▸ Exercise brief
Provide only the number of lines in the data below that contain the word "Acer".
>>>
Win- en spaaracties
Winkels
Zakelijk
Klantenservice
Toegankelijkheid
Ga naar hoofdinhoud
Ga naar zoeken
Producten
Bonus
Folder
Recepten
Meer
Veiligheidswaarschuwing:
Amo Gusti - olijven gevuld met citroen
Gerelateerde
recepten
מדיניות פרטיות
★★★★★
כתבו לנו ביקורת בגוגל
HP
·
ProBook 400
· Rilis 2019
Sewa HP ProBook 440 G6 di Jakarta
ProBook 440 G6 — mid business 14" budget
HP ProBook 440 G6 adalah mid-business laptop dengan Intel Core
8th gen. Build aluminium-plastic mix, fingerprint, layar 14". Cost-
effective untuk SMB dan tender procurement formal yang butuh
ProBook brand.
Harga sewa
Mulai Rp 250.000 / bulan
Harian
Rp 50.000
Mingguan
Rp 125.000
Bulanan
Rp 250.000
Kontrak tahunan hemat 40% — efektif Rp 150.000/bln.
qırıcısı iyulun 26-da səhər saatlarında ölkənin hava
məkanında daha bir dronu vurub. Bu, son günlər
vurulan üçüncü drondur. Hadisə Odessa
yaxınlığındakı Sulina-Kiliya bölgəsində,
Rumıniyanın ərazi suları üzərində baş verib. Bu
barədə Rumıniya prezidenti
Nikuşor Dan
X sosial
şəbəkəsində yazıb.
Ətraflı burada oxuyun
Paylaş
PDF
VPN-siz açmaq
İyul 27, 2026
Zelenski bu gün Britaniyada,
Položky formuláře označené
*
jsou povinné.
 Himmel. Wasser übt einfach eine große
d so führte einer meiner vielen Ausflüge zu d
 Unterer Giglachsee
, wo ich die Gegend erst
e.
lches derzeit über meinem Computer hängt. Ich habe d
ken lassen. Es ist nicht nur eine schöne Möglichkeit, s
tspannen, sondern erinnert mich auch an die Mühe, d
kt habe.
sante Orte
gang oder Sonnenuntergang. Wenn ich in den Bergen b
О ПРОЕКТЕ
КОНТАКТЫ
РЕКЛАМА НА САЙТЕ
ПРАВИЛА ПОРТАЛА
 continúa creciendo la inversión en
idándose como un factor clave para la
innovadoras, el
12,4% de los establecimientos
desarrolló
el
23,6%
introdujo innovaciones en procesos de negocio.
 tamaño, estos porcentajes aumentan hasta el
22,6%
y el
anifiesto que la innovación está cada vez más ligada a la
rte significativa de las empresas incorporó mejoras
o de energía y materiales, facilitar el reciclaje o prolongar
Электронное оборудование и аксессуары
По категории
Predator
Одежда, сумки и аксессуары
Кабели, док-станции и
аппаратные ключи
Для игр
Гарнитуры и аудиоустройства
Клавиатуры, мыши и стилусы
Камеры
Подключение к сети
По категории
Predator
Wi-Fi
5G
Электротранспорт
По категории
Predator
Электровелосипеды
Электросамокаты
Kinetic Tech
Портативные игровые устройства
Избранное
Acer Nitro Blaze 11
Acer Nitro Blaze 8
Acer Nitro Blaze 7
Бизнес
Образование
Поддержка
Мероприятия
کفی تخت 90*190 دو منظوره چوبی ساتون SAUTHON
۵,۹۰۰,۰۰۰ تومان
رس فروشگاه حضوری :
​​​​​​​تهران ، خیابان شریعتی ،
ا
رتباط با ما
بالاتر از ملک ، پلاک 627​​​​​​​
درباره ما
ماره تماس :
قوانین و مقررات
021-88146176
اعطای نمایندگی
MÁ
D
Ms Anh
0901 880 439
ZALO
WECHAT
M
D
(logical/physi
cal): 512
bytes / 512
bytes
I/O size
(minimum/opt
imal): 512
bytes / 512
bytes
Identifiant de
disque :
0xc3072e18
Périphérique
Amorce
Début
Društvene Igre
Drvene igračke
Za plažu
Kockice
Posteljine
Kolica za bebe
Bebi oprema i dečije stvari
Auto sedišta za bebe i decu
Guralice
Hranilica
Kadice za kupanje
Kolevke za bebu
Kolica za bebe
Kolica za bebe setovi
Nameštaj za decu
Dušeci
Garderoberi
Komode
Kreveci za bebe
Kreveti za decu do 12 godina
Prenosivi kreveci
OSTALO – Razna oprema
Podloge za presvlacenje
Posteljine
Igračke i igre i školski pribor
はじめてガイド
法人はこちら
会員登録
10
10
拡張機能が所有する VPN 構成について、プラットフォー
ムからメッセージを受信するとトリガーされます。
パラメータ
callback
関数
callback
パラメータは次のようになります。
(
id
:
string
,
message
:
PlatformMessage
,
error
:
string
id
<<<
▸ Expected answer
3